▶ _What you have to do_: Please repeat, from the entries that follow, the lines from the one containing "حوزه و دانشگاه" through the one containing "leur vie, tandis que la recherche continue de" exactly, adding nothing.

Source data
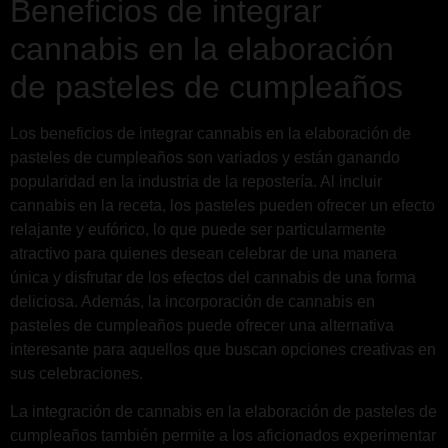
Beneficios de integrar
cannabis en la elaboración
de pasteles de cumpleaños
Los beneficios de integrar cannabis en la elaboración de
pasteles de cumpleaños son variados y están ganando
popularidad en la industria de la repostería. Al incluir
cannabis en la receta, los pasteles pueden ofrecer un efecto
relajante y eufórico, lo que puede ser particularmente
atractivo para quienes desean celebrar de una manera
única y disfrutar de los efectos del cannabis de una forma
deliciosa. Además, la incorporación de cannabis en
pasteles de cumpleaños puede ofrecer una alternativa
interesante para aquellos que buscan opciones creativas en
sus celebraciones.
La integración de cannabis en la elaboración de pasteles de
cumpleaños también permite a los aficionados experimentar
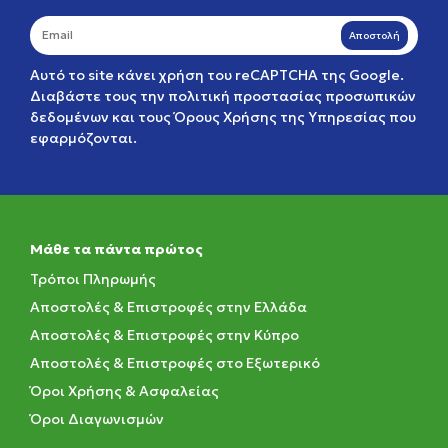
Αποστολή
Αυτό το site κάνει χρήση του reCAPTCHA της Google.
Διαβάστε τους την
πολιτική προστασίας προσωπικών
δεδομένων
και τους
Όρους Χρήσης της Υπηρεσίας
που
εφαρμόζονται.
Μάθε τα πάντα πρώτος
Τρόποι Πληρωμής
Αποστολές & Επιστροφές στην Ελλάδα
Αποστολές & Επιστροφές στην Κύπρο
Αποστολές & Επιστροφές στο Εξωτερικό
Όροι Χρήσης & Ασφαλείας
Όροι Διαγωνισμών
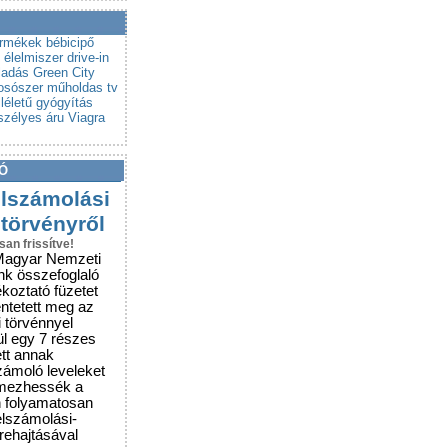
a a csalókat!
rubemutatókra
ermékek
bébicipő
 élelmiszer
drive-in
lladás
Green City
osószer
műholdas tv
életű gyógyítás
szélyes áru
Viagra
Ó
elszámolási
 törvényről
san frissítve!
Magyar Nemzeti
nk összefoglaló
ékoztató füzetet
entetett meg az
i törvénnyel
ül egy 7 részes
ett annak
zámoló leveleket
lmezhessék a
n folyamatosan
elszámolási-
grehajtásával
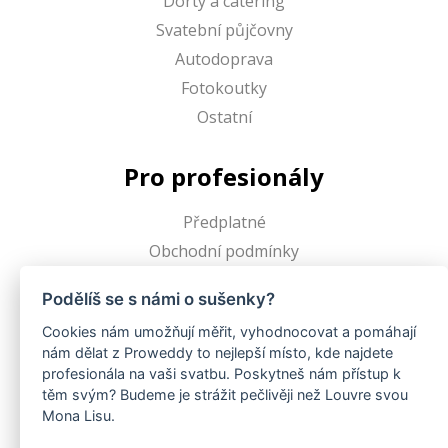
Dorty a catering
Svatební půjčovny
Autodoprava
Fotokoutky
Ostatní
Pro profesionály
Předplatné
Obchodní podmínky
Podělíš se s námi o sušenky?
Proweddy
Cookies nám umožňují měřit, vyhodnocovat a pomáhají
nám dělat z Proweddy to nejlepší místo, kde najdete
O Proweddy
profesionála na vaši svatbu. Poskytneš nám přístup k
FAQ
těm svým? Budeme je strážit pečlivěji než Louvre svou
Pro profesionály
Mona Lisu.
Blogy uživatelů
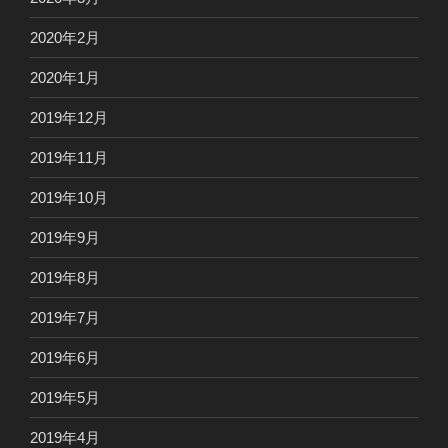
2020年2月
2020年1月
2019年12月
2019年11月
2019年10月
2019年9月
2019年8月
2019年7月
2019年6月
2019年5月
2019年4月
--
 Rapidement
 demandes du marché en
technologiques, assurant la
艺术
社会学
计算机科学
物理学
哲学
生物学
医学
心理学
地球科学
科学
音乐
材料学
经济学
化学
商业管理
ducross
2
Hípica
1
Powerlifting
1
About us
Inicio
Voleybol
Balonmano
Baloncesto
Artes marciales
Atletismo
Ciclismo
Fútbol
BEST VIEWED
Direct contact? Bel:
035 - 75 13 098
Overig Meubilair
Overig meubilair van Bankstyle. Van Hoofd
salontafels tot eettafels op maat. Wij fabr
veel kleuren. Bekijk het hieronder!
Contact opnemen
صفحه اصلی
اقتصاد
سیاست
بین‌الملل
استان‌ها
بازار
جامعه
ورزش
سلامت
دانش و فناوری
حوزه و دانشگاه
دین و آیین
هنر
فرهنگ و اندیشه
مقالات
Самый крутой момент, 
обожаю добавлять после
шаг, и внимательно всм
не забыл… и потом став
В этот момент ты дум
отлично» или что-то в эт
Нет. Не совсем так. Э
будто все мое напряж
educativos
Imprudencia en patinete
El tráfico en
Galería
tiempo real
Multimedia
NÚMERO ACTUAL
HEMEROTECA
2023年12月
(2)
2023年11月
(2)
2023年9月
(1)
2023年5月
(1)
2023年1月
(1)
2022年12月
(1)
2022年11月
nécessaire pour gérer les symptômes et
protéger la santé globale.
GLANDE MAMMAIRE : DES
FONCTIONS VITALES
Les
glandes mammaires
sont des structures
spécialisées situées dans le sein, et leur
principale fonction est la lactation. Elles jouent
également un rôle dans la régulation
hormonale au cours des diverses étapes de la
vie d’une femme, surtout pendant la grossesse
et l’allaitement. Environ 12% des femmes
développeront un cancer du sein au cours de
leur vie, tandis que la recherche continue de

▶ _Exercise response_:
حوزه و دانشگاه
دین و آیین
هنر
فرهنگ و اندیشه
مقالات
Самый крутой момент, 
обожаю добавлять после
шаг, и внимательно всм
не забыл… и потом став
В этот момент ты дум
отлично» или что-то в эт
Нет. Не совсем так. Э
будто все мое напряж
educativos
Imprudencia en patinete
El tráfico en
Galería
tiempo real
Multimedia
NÚMERO ACTUAL
HEMEROTECA
2023年12月
(2)
2023年11月
(2)
2023年9月
(1)
2023年5月
(1)
2023年1月
(1)
2022年12月
(1)
2022年11月
nécessaire pour gérer les symptômes et
protéger la santé globale.
GLANDE MAMMAIRE : DES
FONCTIONS VITALES
Les
glandes mammaires
sont des structures
spécialisées situées dans le sein, et leur
principale fonction est la lactation. Elles jouent
également un rôle dans la régulation
hormonale au cours des diverses étapes de la
vie d’une femme, surtout pendant la grossesse
et l’allaitement. Environ 12% des femmes
développeront un cancer du sein au cours de
leur vie, tandis que la recherche continue de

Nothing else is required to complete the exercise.